→ Textauszug:
Zu Cyber-Mobbing zählt Pieschl alle Formen von Schikane, Betrug, Vertrauensbruch oder Ausgrenzung, die über Internet oder Handy gestreut werden. „Im Internet verbreiten sich Gerüchte und peinliche Bilder rasend schnell unter einem großen Publikum. Alle können sich das immer wieder ansehen, Kommentare dazu schreiben und den Link an andere weiterschicken.“ Außerdem sei es schwer, die Schmähungen und Bilder wieder zu entfernen. Auch Jahre später lassen sie sich im Netz finden.

Dennoch ist nicht jede Beleidigung oder unfaire Online-Attacke als Cyber-Mobbing zu betrachten. Für die Münsteraner Psychologin ist die Opfer-Perspektive wichtig: „Erst wenn sich ein Mensch durch Gemeinheiten im Internet belastet oder gestört fühlt, ist das Cyber-Mobbing.“ Am häufigsten kommt Cyber-Mobbing bei Jugendlichen zwischen 12 und 16 Jahren vor.

→ Bereitgestelltes Material:

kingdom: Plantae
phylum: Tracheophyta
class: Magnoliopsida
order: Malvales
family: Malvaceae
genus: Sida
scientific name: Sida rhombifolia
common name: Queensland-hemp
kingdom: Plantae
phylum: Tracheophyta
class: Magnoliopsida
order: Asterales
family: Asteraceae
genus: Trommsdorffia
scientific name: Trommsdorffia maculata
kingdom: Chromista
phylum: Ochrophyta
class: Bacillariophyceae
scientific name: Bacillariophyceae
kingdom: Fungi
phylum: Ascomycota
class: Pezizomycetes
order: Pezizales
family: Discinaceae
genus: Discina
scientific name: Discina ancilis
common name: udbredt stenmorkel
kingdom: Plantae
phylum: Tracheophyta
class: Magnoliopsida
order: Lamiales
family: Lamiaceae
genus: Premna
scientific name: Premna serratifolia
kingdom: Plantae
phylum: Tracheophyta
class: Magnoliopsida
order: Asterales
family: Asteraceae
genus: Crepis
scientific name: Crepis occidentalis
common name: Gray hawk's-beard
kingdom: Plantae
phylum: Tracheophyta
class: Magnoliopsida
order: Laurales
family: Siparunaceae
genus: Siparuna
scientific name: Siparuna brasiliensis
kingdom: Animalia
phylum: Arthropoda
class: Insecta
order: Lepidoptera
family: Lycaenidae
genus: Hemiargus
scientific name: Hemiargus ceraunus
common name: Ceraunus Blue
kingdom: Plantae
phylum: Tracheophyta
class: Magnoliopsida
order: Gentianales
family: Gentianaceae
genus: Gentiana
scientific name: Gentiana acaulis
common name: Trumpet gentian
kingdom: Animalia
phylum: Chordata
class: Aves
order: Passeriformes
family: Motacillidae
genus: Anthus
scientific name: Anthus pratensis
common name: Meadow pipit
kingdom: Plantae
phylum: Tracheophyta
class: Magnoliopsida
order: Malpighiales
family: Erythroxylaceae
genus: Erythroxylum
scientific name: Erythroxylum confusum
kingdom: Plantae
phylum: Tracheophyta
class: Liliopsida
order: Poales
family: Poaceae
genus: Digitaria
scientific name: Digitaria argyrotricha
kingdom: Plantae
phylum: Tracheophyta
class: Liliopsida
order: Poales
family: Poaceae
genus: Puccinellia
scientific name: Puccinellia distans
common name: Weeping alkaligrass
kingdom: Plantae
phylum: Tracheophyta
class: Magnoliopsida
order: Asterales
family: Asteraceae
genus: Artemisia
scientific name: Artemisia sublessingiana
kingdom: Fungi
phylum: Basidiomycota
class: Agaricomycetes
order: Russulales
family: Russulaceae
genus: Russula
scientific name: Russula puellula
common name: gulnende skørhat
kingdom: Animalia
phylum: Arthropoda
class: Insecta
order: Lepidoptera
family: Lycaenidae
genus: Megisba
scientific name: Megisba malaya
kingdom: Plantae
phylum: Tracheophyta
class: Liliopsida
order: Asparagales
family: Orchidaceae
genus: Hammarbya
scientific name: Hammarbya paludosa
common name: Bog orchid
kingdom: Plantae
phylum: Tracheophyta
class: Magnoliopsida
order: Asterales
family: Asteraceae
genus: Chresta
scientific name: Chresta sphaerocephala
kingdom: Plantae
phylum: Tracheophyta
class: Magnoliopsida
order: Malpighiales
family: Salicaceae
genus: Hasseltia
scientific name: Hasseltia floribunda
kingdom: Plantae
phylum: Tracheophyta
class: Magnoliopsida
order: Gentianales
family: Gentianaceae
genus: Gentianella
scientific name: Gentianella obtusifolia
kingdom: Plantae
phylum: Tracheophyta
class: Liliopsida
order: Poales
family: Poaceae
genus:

→ Aufgaben:
1 – Zähle alle Formen auf, die Pieschl laut dem Text über Cyber-Mobbing dazurechnet, wenn sie über Internet oder Handy gestreut werden.
2 – Nimm den Text über Cyber-Mobbing nach seinem letzten Satz wieder auf und schreibe ihn weiter.

→ Lösungen:
1 –
- Schikane
- Betrug
- Vertrauensbruch
- Ausgrenzung

2 –
 

Wie wird im Internet gemobbt?

Es gibt verschiedene Arten des Cyber-Mobbings: Opfer können beleidigt, beschimpft oder bloßgestellt werden. Den Schülern wird Gewalt angedroht oder es werden fiese Gerüchte verbreitet. „Da kann es schon Sachen geben wie 'Der Jürgen ist schwul' oder 'Die Marie war schwanger und hat abgetrieben'“, sagt Pieschl. Auch wenn jemand aus seiner Gruppe im sozialen Netzwerk ausgeschlossen wird oder bei einem Computer-Rollenspiel nicht mehr zu seiner Gilde gehören darf,  kann das als Mobbing angesehen werden. Androhungen von körperlicher Gewalt zählen ebenfalls. Besonders hart trifft es die Schüler, wenn Klassenkameraden peinliche Privatfotos und Videos ins Internet stellen, haben Forscher der Universität Bielefeld in einer aktuellen Studie herausgefunden. Auch Identitätsdiebstahl gehört zu den Cyber-Mobbing-Varianten. Jemand gibt sich als das Opfer aus und schiebt ihm Aussagen und Taten in die Schuhe.

 

Wissen die Täter, was sie anrichten?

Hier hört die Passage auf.